|Peter Boettke|
I was flying back from Paris on Monday when the announcement was made of the award to Sargent and Sims. When I turned on my phone, I had multiple messages from family, friends and former students asking for my reaction to the prize. My reaction is both one of great respect for the brilliance of Sargent and Sims (and acknowledgment for what they did within economics to change thought and practice), and a deep sense of dread for what their contributions represent to the state of economic thought and practice. Yes, the political economy implications of some of the earlier work done by Sargent is consistent with my own priors. Yes, the critique of Keynesian theory and empirics was welcomed. But both Sargent and Sims represent scientism run amok, and the attitude (especially of Sargent) has further killed scholarship in economics and political economy in the search for more rigorous science.

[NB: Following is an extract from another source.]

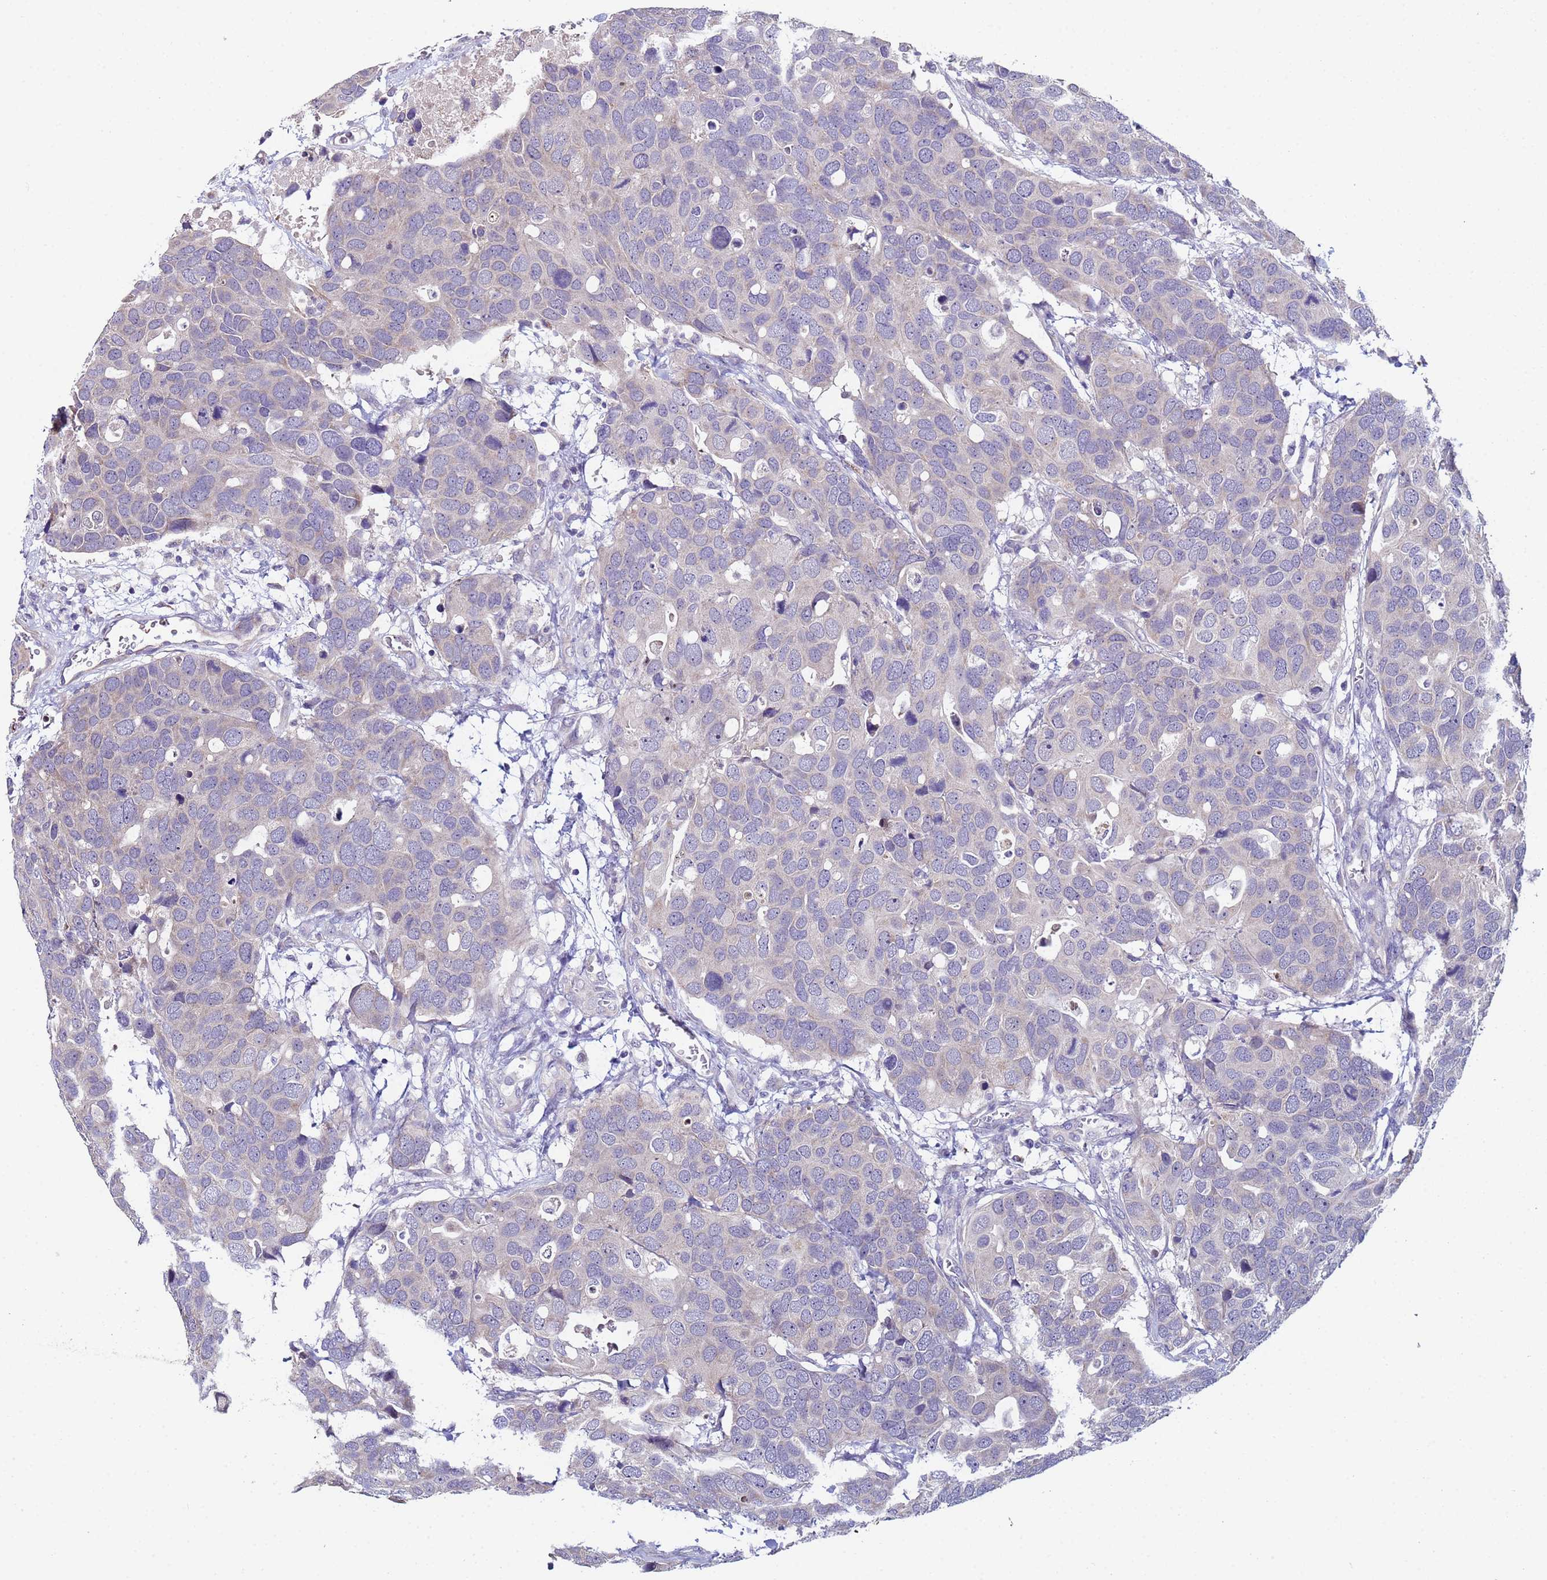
{"staining": {"intensity": "negative", "quantity": "none", "location": "none"}, "tissue": "breast cancer", "cell_type": "Tumor cells", "image_type": "cancer", "snomed": [{"axis": "morphology", "description": "Duct carcinoma"}, {"axis": "topography", "description": "Breast"}], "caption": "Immunohistochemistry (IHC) histopathology image of human infiltrating ductal carcinoma (breast) stained for a protein (brown), which exhibits no expression in tumor cells.", "gene": "CLHC1", "patient": {"sex": "female", "age": 83}}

David Henderson is more positive, Tyler Cowen I would say even more so, and Arnold Kling less so. Ironically, my position is somewhere between Cowen and Kling, as laid out above. Cowen's summary of the contributions and their influence on the profession is excellent. Kling's reaction to that influence I think is correct, but I think the situation is much worse than his dismissal as historically unimportant suggests. Economics was transformed in the post WWII period, and the contributions of Sargent and Sims in the 1970s and 1980s deepened that transformation. In the earlier part of that transformation scientism and statism was aligned, with Lucas and Sargent that alignment was broken, but still the commitment to scientism deepened.
Hayek's The Counter-Revolution is much more than a critique of the social engineering mentality. It is a critique of scientism. We know that scientism kills scholarship, but it also kills science. As Cowen points out in his analysis of Sims, the contribution is much more methodological than substantive. Cowen might not agree with my interpretation, but that sums up the problem perfectly. The great sociologists Peter Berger has argued that a preoccupation with method in the sciences of man has the same impact on performance of the practitioner of the sciences of man as a preoccupation with method does in lovemaking.
What unified "mainstream" economists in the post WWII transformation of the discipline was a methodological commitment to a model and measure program (philosophically justified by some weird mix of formalism and positivism). Prior to WWII what united economists was a commitment to a set of proposition about how the economy operated, and getting at those propositions could be achieved through a variety of languages and methods.
Sargent and Sims made major contributions to the way economics is currently practiced. They helped kill methodological and analytical diversity in economic science. And that is the problem.